GOP plan to amend Pennsylvania’s constitution while Democrats temporarily lack majority fails – By Jeff Singer (Daily KOS) / Jan 26, 2023
The Pennsylvania state House on Tuesday adjourned without voting to place any of the GOP’s proposed constitutional amendments on this May’s primary ballot, and the chamber isn’t set to reconvene until well after Friday’s deadline to act. It’s still possible for these measures, as well as an amendment to help survivors of childhood sexual abuse, to go before voters this November or next year, though Democrats would be in a stronger position to block the conservative proposals as long as they win a trio of special elections for Democratic-leaning seats on Feb. 7.
State law requires both chambers to pass a potential constitutional amendment during two successive sessions of the legislature with an election in between before it can get on the ballot, and the governor does not get a veto. Earlier this month former Democratic Gov. Tom Wolf called a special session weeks before his term expired on Jan. 17 to take up an amendment that would give childhood abuse survivors a two-year window to sue over claims that had otherwise expired; this measure was supposed to be on the 2021 ballot, but a clerical error by the Department of State derailed everything and forced the process to start again.

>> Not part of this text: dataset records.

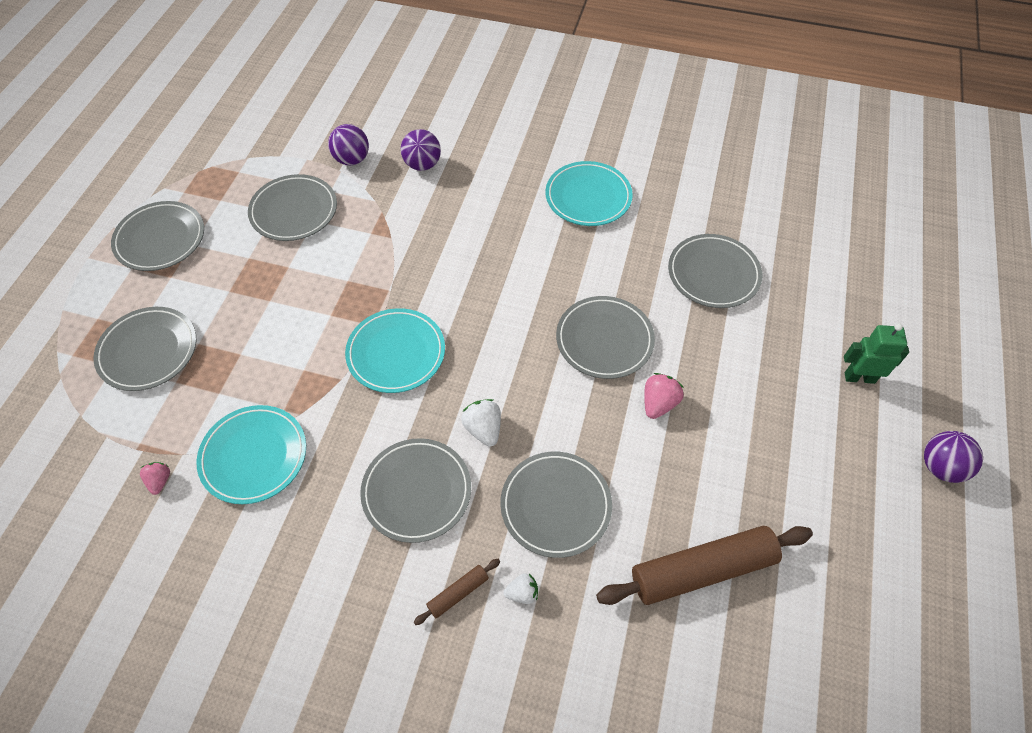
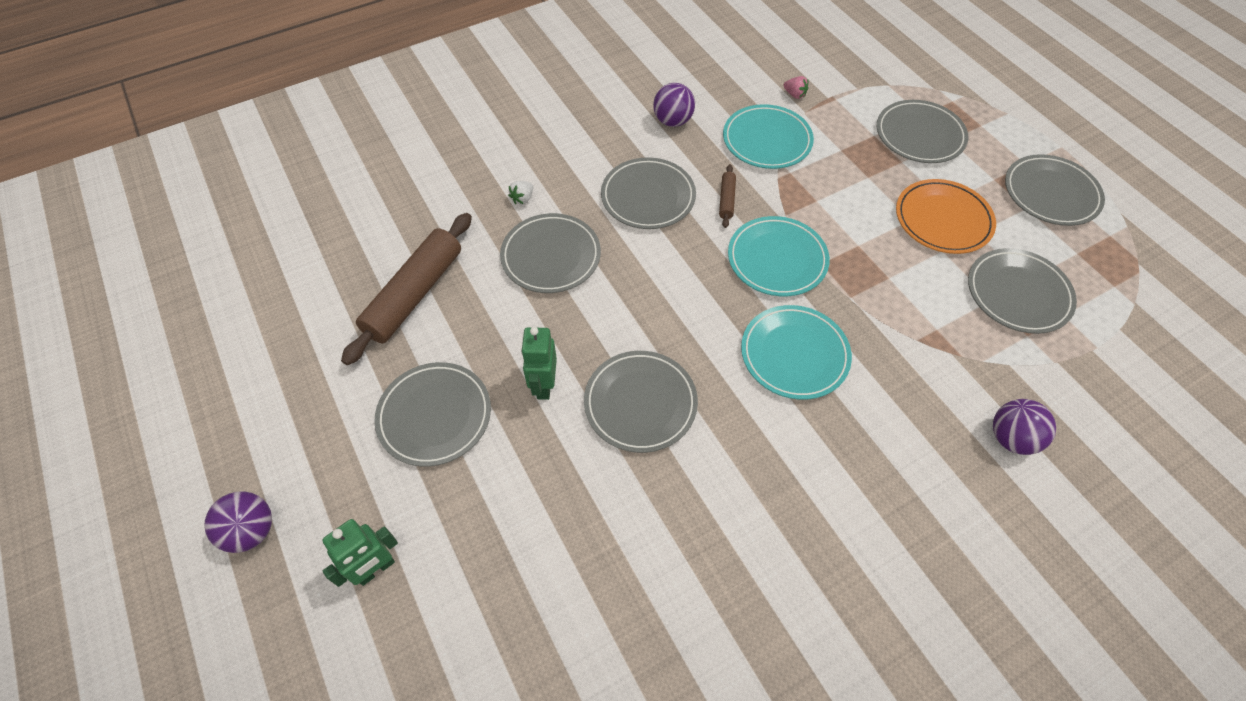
camera: 135 degrees right, 0 degrees up
purple ball [328,124,369,165] -> purple ball moved to [653,83,695,127]
brown rolling pin [414,559,500,625] -> brown rolling pin moved to [719,164,736,228]
white strawberry [461,399,501,446] -> none
turquoise plate [545,161,633,226] -> turquoise plate moved to [741,305,852,400]
pink strawberry [644,373,684,419] -> green robot [521,327,557,400]
grey plate [668,234,762,308] -> grey plate moved to [375,362,491,467]
none -> orange plate [896,179,996,254]

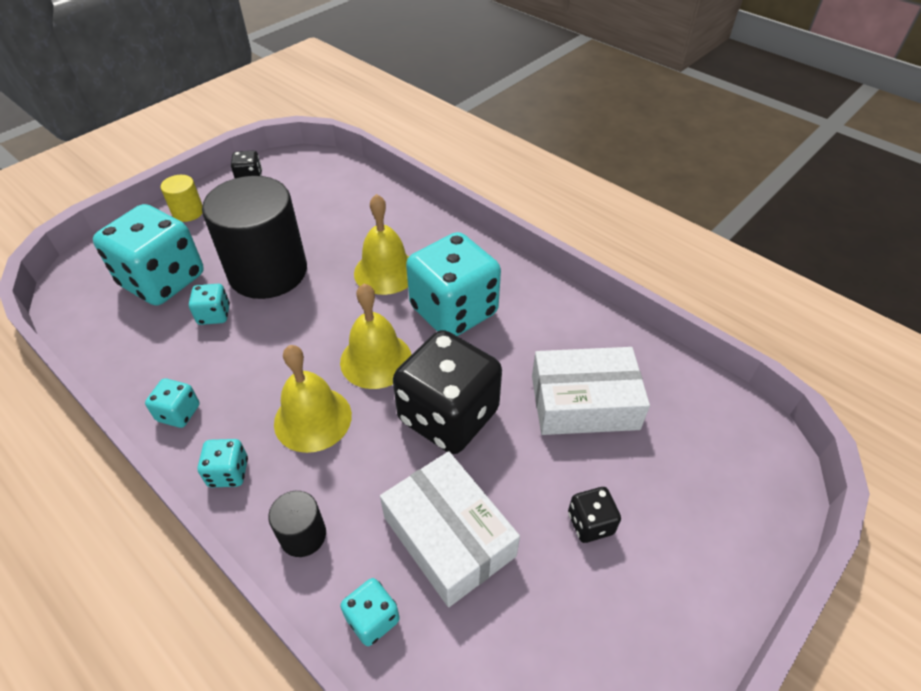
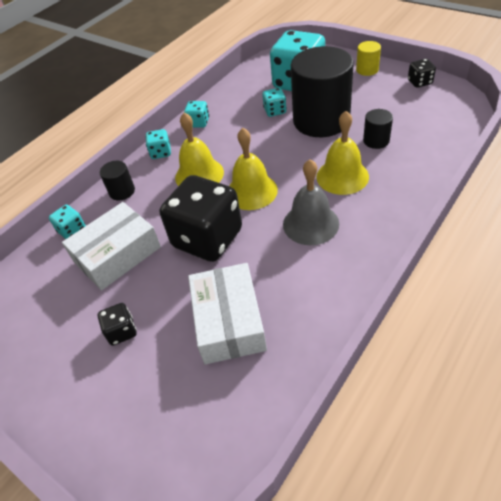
camera: 90 degrees right, 0 degrees up
turquoise dice [406,232,501,336] -> grey bell [283,159,339,245]
none -> black cylinder [363,109,393,149]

The Republican-controlled state Senate, though, went on to pass a single bill containing this amendment as well as two far more partisan proposals. One would require voter ID, while CNHI says the other would have removed “the governor’s veto from the legislative process to disapprove of executive agency regulations.” This bill did not include another measure that passed in the last session that would have amended the state’s governing document to say, “This constitution does not grant the right to taxpayer-funded abortion or any other right relating to abortion.”